__Your objective__: A verbatim transcript of the lines below, starting at the first and ending with the one that holds "photomicrograph showing moderate", is what should be produced.

__Supplied material__:
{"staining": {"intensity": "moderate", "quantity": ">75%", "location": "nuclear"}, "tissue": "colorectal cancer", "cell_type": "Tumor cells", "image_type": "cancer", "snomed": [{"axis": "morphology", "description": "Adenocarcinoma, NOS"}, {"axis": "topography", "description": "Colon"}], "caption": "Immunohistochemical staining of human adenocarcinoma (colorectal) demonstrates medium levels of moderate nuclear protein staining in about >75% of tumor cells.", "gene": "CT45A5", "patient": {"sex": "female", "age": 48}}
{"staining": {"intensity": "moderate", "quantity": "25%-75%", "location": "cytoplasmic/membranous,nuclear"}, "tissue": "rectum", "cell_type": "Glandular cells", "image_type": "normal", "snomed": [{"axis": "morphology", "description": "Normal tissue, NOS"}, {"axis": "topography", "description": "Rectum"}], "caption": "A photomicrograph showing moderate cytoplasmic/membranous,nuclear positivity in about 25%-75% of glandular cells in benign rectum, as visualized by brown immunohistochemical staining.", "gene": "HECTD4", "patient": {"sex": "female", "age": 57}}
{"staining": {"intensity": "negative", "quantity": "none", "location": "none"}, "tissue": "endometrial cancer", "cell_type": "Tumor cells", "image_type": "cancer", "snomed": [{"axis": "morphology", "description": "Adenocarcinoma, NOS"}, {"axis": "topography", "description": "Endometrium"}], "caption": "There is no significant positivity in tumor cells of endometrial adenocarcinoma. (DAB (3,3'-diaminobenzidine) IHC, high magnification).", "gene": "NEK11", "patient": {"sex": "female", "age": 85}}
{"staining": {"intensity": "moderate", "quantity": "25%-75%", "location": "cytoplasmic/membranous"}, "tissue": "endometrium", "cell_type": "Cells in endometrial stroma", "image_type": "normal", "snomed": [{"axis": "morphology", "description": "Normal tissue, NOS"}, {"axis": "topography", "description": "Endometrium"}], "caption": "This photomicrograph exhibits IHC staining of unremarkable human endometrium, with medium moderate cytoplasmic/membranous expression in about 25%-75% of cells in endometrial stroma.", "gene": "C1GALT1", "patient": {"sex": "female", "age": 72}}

__Result for this task__:
{"staining": {"intensity": "moderate", "quantity": ">75%", "location": "nuclear"}, "tissue": "colorectal cancer", "cell_type": "Tumor cells", "image_type": "cancer", "snomed": [{"axis": "morphology", "description": "Adenocarcinoma, NOS"}, {"axis": "topography", "description": "Colon"}], "caption": "Immunohistochemical staining of human adenocarcinoma (colorectal) demonstrates medium levels of moderate nuclear protein staining in about >75% of tumor cells.", "gene": "CT45A5", "patient": {"sex": "female", "age": 48}}
{"staining": {"intensity": "moderate", "quantity": "25%-75%", "location": "cytoplasmic/membranous,nuclear"}, "tissue": "rectum", "cell_type": "Glandular cells", "image_type": "normal", "snomed": [{"axis": "morphology", "description": "Normal tissue, NOS"}, {"axis": "topography", "description": "Rectum"}], "caption": "A photomicrograph showing moderate cytoplasmic/membranous,nuclear positivity in about 25%-75% of glandular cells in benign rectum, as visualized by brown immunohistochemical staining.", "gene": "HECTD4", "patient": {"sex": "female", "age": 57}}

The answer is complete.